Students eat lunch at a standardized school canteen in Ganzhou district, Zhangye city of Gansu province on Dec 6. This year the local education authority launched a project to standardize canteens at boarding schools in rural areas. More than 10 schools in the district have set up standardized canteens with standardized cookers, tidy kitchens and all the food bought from fixed suppliers with quality and safety contracts. [Photo/Xinhua] |
STUDENTS AT a high school in Anyang county, Central China's Henan province, are reportedly charged 75 yuan ($11) per semester to pay for the dishwashers working in the school canteen. In response to parents' complaints, the school said the decision was approved by the local educational authorities, so the fee can be collected on behalf of the canteen operator as long as the students are willing to pay.

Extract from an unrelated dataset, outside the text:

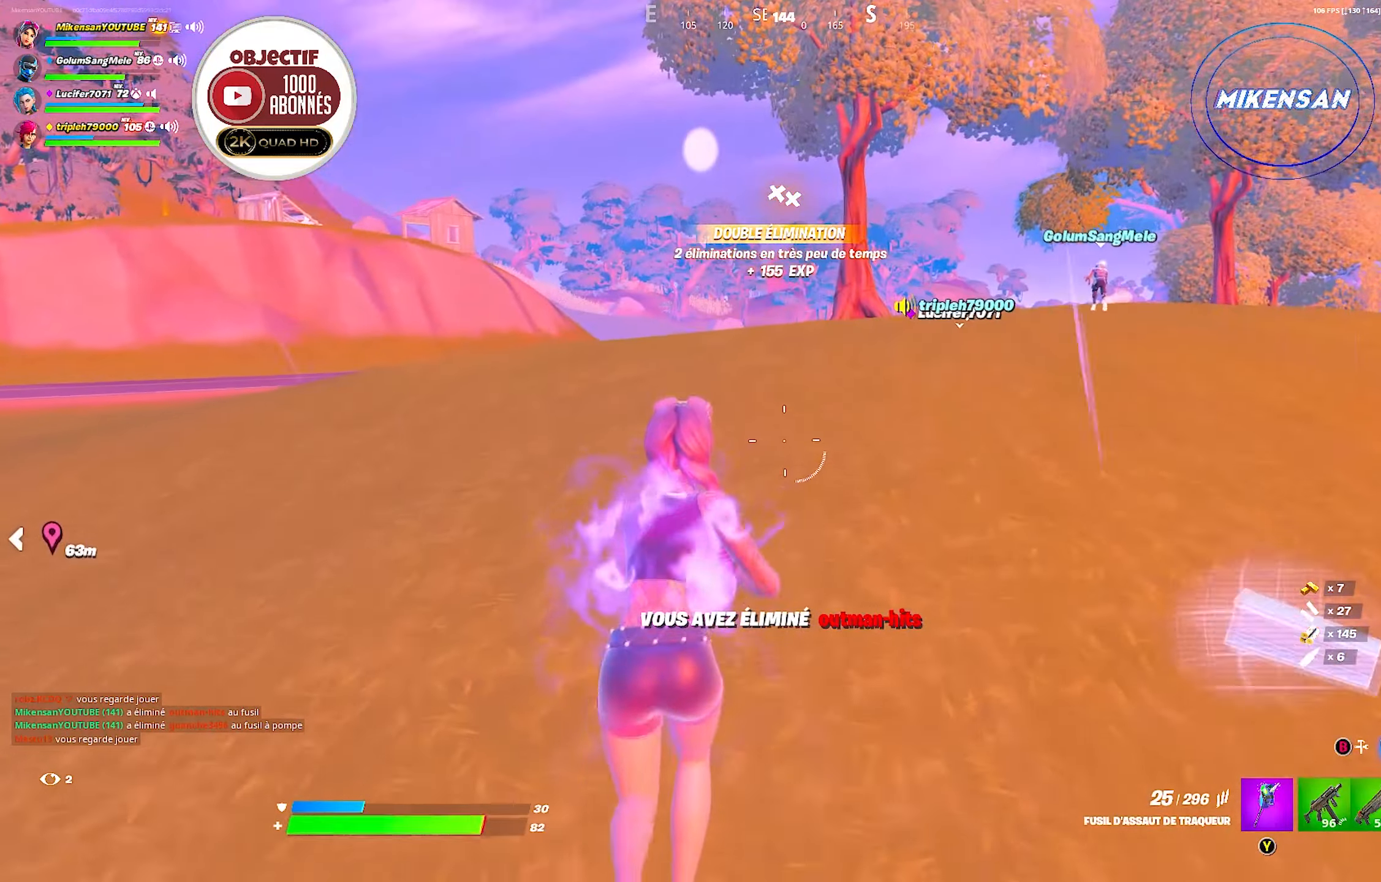
{"buttons": [], "left_stick": "up", "right_stick": "center", "events": [[316, "right_stick", "right"], [450, "right_stick", "center"]]}
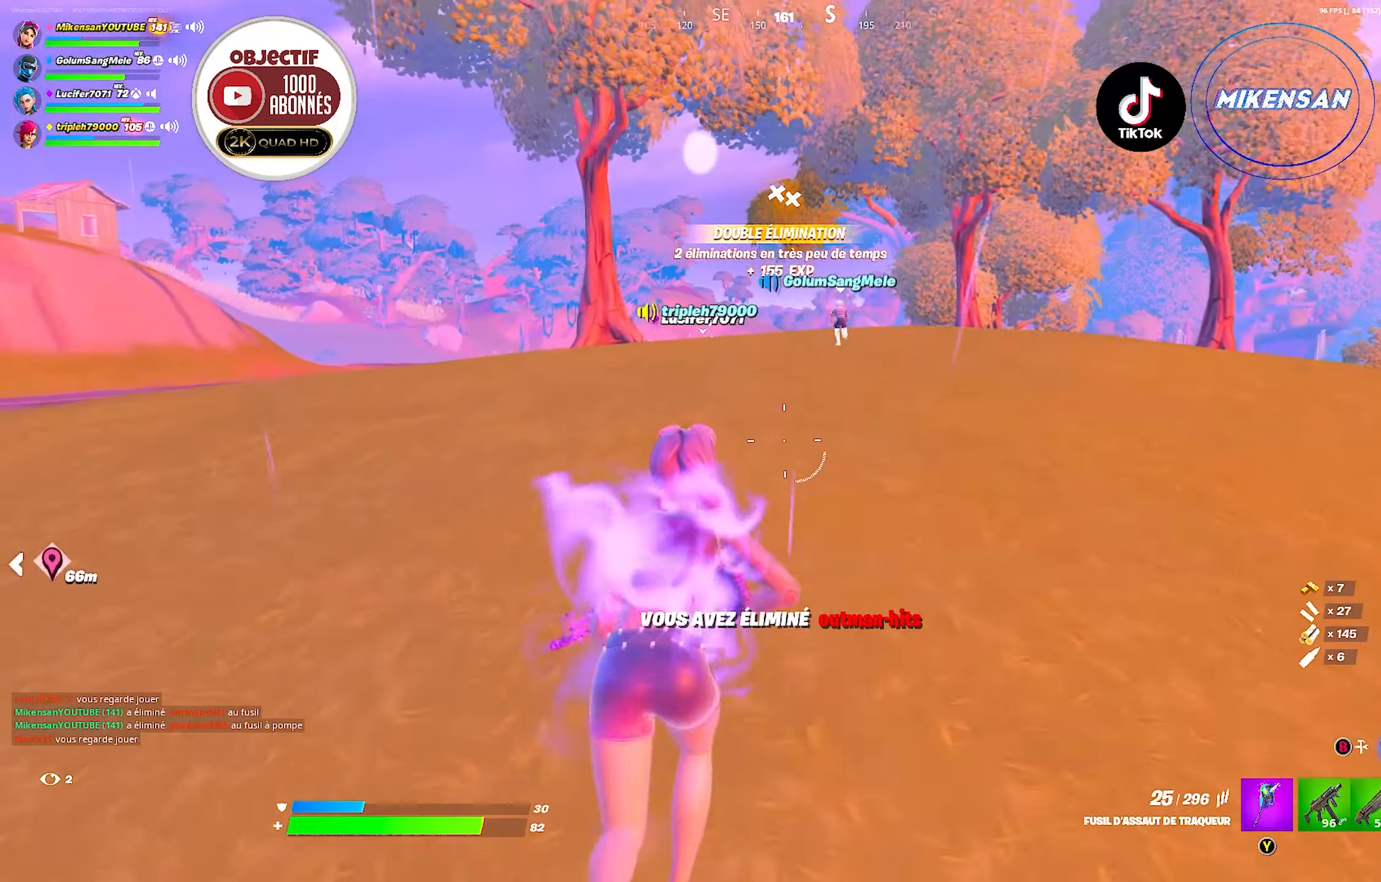
{"buttons": [], "left_stick": "up", "right_stick": "center", "events": []}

Beijing News questions students' willingness to pay such a fee, and says such fees are not included in the relevant educational regulations.
It is not the first time that a school has charged a so-called dishwashing fee. Three years or so ago, some high school students in North China's Hebei province were "voluntarily" required to pay such a fee, yet got their money back after the media reported the story.

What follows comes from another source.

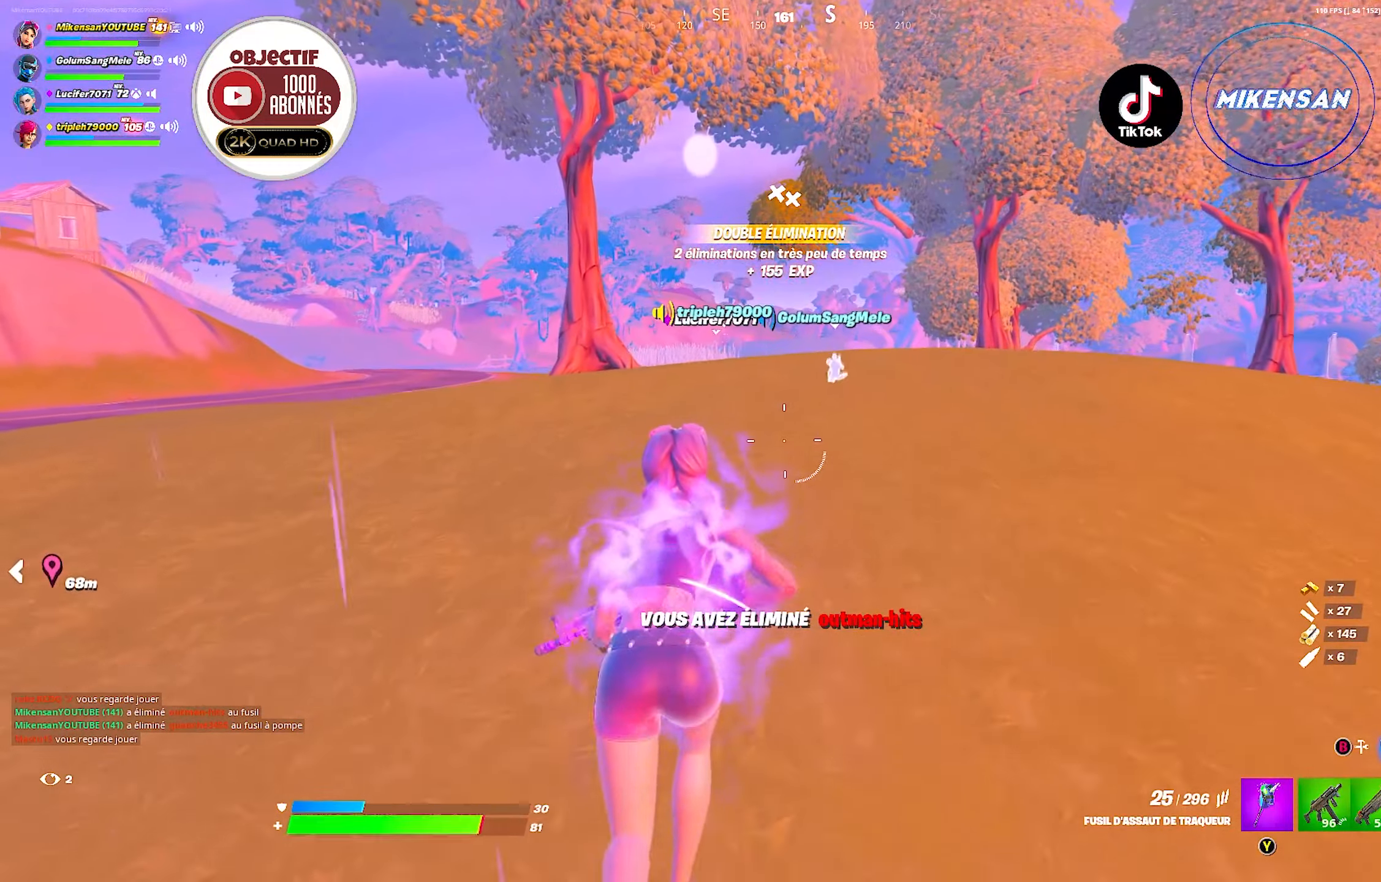
{"buttons": [], "left_stick": "up", "right_stick": "center", "events": []}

Their peers in the Henan high school have not been so lucky, apparently. They are "voluntarily" required to pay the school dishwashers, even though there is no such a fee listed in the relevant educational regulations.
And it is doubtful that the school collects the fee for the canteen operator; although whether there has been some trading of power for money in the outsourcing of the dining service remains unclear. Sadly, many local schools have been granted the authority to solicit similar fees on behalf of certain bookstores and milk companies that they cooperate with.
The bigger irony is that the Henan educational authorities approved the charge on the basis of students' "willingness". Basically monopolized, the school canteen business seems to leave little room for "voluntary payment", especially when it comes to such dishwashing fees and others of this kind. Local educational bureaus are obliged to regulate potential overcharging by schools, not endorse it.